Pucon is a pretty little lakeside town, over which looms the mighty Villarrica Volcano, which is one of the most active volcanoes in Chile. Take a tour here and after a few hours climb, you’ll be able to look into an active volcano. Relax at the end of the day in one of the many hot springs in the vicinity of the town. You can also visit the turquoise waterfalls at the nearby Ojos del Caburgua, where you’ll discover three different waterfalls and clear blue water. Afterward, continue onto Playa Blanca and relax alongside the shore of Lake Caburgua.
Most people won’t have heard of Puyuhuapi, but it’s a dear little town with one big attraction that definitely makes it worth a stop on any Chilean itinerary. Puyuhuapi is home to Queulat National Park and its Hanging Glacier. You can walk around the well-marked and maintained trails, which will lead you to different viewpoints of the glacier. The viewpoint that is closest to the glacier is Sendero Ventisquero Colgante. Boat trips are also available to see the glacier from yet another perspective.
There are several options for trekking the Cerro Castillo National Park. You can take a multi-day hike along the Las Horquetas Circuit, which takes you through the best parts of the Park including glaciers and mountain spires. There are no lodges here, only campsites, and you’ll probably have most of the trail to yourself.
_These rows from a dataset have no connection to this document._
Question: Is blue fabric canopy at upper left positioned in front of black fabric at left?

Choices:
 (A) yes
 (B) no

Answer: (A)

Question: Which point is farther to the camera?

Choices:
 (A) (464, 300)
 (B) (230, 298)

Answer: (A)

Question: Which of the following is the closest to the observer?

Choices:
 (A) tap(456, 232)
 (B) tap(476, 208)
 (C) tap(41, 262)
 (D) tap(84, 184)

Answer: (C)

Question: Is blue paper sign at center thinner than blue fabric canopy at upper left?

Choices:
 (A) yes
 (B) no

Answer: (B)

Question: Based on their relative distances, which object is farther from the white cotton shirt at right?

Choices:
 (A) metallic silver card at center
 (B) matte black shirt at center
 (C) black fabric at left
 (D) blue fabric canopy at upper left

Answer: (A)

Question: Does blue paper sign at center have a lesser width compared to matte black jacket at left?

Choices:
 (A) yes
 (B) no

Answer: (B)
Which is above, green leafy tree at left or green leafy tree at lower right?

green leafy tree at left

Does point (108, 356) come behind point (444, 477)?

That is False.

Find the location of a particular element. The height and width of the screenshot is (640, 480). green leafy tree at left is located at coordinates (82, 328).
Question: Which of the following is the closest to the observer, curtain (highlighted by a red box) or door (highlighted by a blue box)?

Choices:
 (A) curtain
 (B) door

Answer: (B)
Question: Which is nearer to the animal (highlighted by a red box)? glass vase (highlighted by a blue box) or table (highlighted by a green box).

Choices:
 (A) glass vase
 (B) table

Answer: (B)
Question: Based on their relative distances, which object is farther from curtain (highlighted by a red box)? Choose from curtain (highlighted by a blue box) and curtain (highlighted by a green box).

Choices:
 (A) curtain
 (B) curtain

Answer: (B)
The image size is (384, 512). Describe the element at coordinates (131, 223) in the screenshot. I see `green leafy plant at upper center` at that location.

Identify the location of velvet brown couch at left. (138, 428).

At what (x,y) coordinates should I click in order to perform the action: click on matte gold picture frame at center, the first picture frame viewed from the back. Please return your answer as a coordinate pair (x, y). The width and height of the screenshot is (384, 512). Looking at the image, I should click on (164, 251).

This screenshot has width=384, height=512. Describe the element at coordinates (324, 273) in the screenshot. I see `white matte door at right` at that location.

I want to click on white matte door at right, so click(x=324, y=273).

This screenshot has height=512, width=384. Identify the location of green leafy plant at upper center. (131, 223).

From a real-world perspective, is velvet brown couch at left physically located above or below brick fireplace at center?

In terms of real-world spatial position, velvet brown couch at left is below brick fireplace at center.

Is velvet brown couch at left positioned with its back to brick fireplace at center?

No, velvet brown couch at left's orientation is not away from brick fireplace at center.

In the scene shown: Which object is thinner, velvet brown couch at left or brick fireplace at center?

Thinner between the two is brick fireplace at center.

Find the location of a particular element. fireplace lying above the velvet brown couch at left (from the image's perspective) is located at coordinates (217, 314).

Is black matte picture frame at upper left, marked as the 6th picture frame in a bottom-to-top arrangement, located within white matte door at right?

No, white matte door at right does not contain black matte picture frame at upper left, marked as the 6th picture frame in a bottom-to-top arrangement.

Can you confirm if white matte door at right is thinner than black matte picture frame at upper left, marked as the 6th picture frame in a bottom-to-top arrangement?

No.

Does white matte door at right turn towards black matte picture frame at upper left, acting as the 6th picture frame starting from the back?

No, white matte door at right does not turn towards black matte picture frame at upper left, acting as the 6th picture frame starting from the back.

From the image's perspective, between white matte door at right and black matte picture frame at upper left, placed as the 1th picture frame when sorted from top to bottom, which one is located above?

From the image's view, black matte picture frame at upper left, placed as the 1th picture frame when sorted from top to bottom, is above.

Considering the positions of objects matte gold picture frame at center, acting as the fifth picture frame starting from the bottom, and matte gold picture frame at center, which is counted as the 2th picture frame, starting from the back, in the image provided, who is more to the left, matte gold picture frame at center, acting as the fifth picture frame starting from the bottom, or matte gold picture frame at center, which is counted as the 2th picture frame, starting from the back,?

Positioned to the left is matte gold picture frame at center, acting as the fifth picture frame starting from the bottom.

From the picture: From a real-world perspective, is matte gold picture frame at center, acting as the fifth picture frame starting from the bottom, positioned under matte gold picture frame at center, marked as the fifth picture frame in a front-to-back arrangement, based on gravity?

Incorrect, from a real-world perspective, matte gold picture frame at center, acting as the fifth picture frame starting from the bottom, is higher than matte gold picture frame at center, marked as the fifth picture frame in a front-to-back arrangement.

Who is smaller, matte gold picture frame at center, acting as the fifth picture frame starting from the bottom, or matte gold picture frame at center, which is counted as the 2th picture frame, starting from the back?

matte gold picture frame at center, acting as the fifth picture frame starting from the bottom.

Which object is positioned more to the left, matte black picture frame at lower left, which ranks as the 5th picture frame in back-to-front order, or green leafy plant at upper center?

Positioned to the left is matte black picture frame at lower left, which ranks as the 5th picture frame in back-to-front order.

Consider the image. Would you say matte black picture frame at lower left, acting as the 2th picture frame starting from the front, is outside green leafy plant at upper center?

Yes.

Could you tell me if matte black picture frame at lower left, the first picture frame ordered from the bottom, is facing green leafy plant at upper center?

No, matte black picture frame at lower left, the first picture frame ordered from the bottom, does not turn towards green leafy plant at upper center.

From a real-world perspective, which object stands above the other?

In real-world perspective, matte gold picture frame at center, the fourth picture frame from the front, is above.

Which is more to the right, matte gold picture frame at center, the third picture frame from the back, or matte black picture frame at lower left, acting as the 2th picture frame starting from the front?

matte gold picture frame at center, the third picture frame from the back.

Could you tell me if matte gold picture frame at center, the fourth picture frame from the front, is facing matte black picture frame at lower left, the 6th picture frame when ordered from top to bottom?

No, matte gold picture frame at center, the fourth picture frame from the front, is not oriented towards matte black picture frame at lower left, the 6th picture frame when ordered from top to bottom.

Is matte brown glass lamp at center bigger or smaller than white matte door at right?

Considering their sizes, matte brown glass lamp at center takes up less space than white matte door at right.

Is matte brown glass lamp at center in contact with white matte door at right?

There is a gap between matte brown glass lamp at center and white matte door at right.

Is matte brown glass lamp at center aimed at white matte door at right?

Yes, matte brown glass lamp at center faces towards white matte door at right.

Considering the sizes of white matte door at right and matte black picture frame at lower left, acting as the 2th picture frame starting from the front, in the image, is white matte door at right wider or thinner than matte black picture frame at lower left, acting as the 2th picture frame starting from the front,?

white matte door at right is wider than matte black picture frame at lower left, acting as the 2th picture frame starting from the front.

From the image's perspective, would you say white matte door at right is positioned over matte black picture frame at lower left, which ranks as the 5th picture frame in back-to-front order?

If you’re short on time, make the day hike to the most beautiful spot of the multi-day trek, the glacial lagoon sitting at the base of Cerro Castillo. It’s a challenging hike, but the turquoise blue lagoon surrounded by the snow-covered mountains is awe-inspiring and totally worth the steep trek.
Rio Tranquillo sits alongside the shore of Lake General Carrera, and is home to the incredible Marble Caves. Book a 90-minute boat tour from any of the agencies in town, and have your camera ready for the beautiful colors of the caves contrasted with the bright blue water. This is without a doubt one of the best things to do in Chile.
Valle de la Luna is named after its lunar-like landforms eroded by eons of flood and wind. It’s located near San Pedro de Atacama at the northern end of the Cordillera de la Sal and forms part of Reserva Nacional Los Flamencos. Sunsets here are phenomenal. A beautiful transformation occurs as the distant ring of volcanoes and the surreal lunar landscapes of the valley are suddenly bathed in intense purples, pinks, and golds.
Chile is famous for its wine. The hearts of wine lovers from all over the world have been conquered with delicacies like Malbec or Carménère. If you are a wine aficionado, you should visit some of the local wineries in the valley, where you can enjoy a tour and an unforgettable wine tasting.
Located in the far north of Chile, Lauca National Park is characterized by high plains and mountain ranges, large volcanoes, and a number of important archaeological sites. You can hike around the Park’s many pristine mountain lakes, most notably Cotacotani and Chungara, which reflect the scenery around them to stunning effect. The region is especially popular for bird-watchers and is home to more than 140 bird species, including Andean geese, crested ducks, Chilean flamingos, and the massive Andean condor.
The Valle Nevado (Snowy Valley) resort region in the El Plomo foothills of the Andes, beckons you with mostly clear skies and great snow thanks to its high elevation, 9,900 feet above sea level; it is skiable 112 days a year. The resort features 37 trails and 11 lifts, and is a popular family experience, just as it is sought after by seasoned skiers and snowboarders. A snow school is located on-site, along with a ski shop and a tour company featuring heli-skiing adventures.